My mother serves it, during the winter, with melted butter. What a delicious memory. Sometimes she will prepare a rosé dressing, combining mayonnaise, ketchup, cognac and mustard. She pairs it with cold dry white wine, a combination that I will always relate to my mom's fine taste for delicate flavors.
On Sunday, miles away from my parents home, I wanted to try something different, and made this special dressing. It is the kind of multicultural fusion that pleases and provokes my palate. And the kids were also interested on trying that beautiful combination and the chocolatey color of the dressing and the sensation of eating petals of a beautiful and unusual Mediterranean flower.
Artichoke with Dark Dressing
Prepare the artichoke as you prefer, or using these simple tips here from Simply Recipes. This time I tried a different method.
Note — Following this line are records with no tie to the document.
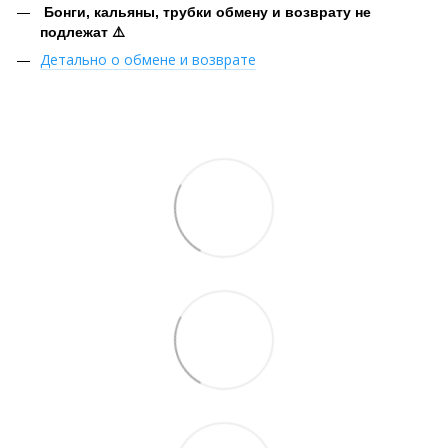
Бонги, кальяны, трубки обмену и возврату не
подлежат ⚠️
Детально о обмене и возврате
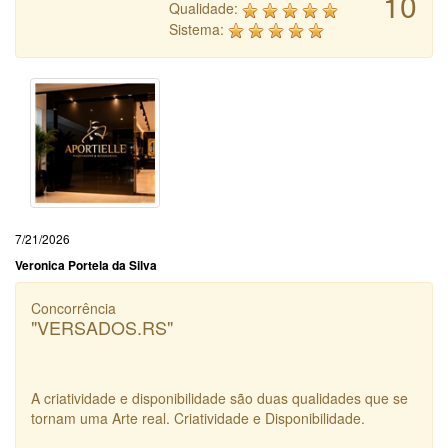
10
Qualidade:
Sistema:
7/21/2026
Veronica Portela da Silva
Concorrência
"VERSADOS.RS"
A criatividade e disponibilidade são duas qualidades que se
tornam uma Arte real. Criatividade e Disponibilidade.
I first roasted them upside down in a Le Creuset pot with kosher salt and olive oil on the top and water in the bottom. It took more time than I thought - the usual 25 minutes when using the pressure cooker - and I had to finished the process on the stove top up to when the leaves were soft enough.
1 tablespoon Japanese reduced sodium soy sauce
1/2 to 1 tablespoon Italian balsamic vinegar (Modena), depending on your taste for acidity
1 tablespoon Italian or Greek extra virgin olive oil
2 tablespoons water at room temperature
1/4 teaspoon California garlic powder (or 1 teaspoon fresh grated garlic)
1/4 teaspoon fresh ground black pepper
1/4 teaspoon dried tarragon
Mix all in a small bowl at least about one hour before serving for the flavors to infuse. Use it as a dip for the petals fleshy parts and as a perfect companion for the artichoke heart.